Personal information
- Listed height: 6 ft 1 in (1.85 m)
- Listed weight: 233 lb (106 kg)

Career information
- High school: A. C. Reynolds (Asheville, North Carolina)
- College: East Carolina (2019–2023);
- Stats at ESPN

= Alex Flinn (American football) =

American football player

Alex Flinn is an American former college football quarterback who played for the East Carolina Pirates.

== Early life ==
Flinn grew up in Fletcher, North Carolina and attended A. C. Reynolds High School where he lettered in football and baseball.
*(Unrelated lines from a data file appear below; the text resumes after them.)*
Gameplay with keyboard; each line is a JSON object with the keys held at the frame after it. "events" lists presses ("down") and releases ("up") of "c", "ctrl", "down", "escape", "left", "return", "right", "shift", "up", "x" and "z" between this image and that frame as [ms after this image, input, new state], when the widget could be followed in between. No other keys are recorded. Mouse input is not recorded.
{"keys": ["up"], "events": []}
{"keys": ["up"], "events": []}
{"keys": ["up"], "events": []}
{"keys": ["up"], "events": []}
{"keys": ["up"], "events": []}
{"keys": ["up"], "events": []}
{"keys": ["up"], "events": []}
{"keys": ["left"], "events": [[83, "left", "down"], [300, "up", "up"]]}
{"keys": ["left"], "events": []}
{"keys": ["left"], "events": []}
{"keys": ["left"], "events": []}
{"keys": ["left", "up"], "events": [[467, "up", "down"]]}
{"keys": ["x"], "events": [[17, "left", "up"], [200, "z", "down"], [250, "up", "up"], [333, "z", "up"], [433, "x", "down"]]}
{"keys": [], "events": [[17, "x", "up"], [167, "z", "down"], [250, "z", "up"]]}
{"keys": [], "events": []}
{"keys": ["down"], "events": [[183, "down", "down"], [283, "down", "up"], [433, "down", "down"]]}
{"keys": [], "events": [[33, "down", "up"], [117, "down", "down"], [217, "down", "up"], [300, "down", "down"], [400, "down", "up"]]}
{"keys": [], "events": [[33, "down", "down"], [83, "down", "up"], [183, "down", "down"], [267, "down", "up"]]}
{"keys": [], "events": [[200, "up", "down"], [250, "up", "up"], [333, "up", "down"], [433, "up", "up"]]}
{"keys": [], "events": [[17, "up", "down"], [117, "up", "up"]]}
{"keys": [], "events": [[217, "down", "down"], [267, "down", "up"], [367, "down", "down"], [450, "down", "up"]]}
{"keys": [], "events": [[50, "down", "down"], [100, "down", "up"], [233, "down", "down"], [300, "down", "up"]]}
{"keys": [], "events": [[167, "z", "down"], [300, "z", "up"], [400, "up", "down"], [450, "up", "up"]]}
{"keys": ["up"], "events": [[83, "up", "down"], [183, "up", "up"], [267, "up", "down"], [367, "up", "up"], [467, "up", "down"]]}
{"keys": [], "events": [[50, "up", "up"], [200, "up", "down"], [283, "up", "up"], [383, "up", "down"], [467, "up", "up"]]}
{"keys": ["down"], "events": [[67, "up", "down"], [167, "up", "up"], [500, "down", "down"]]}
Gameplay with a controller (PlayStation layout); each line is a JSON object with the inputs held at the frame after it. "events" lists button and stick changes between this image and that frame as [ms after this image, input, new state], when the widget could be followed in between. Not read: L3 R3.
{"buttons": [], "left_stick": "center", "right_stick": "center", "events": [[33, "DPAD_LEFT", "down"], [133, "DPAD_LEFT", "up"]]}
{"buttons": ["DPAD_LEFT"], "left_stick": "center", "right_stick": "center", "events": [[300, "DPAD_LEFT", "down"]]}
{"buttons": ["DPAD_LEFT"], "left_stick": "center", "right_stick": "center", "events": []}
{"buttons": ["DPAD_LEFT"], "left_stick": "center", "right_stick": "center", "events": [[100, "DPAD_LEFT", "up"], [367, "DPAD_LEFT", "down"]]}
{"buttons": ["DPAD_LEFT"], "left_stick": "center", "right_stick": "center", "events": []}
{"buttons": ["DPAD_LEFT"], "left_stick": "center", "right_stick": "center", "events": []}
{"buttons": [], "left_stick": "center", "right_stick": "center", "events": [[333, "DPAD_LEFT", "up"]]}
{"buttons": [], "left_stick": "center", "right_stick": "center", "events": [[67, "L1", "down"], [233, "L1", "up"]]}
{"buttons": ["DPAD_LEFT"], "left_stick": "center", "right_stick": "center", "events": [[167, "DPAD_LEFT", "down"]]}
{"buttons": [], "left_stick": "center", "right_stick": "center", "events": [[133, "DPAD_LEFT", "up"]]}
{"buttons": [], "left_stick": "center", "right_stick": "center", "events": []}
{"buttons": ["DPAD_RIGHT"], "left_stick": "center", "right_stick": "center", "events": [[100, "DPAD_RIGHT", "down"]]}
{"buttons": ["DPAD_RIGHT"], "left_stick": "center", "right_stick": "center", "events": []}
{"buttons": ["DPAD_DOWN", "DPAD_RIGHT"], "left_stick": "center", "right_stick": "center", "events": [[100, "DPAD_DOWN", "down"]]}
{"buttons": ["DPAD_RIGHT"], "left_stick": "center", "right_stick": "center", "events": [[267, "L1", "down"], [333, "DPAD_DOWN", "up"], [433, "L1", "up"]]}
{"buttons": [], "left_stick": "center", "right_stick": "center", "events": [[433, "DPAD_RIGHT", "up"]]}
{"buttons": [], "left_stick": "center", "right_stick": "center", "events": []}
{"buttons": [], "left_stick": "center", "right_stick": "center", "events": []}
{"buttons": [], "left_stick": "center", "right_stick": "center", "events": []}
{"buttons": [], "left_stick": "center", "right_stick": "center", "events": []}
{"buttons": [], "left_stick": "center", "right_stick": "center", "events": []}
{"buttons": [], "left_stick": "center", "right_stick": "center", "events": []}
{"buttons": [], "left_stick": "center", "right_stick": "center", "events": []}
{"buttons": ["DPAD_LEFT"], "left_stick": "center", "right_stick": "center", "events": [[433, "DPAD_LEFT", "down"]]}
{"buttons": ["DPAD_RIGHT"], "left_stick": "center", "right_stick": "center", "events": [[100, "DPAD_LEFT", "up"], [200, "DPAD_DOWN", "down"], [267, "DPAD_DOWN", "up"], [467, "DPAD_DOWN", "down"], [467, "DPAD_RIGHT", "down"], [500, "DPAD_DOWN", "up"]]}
In his high school career, Flinn completed 534 of his 829 pass attempts for 7,431 yards, 76 touchdowns and 20 interceptions. Flinn also rushed for 1,088 yards and 24 touchdowns, while hauling in nine receptions for 68 yards. He was rated a three-star recruit and committed to play college football at East Carolina University.

== College career ==
Flinn was redshirted during his true freshman season with the Pirates in 2019 and was on the developmental roster. During the 2020 season, he earned inclusion on the weekly dress-out roster but did not play in a game due to the COVID-19 pandemic. During the 2021 season, he earned inclusion on the weekly dress-out roster for the second year in a row and did not play in a game. During the 2022 season, he appeared in two games and finished the season by logging five snaps.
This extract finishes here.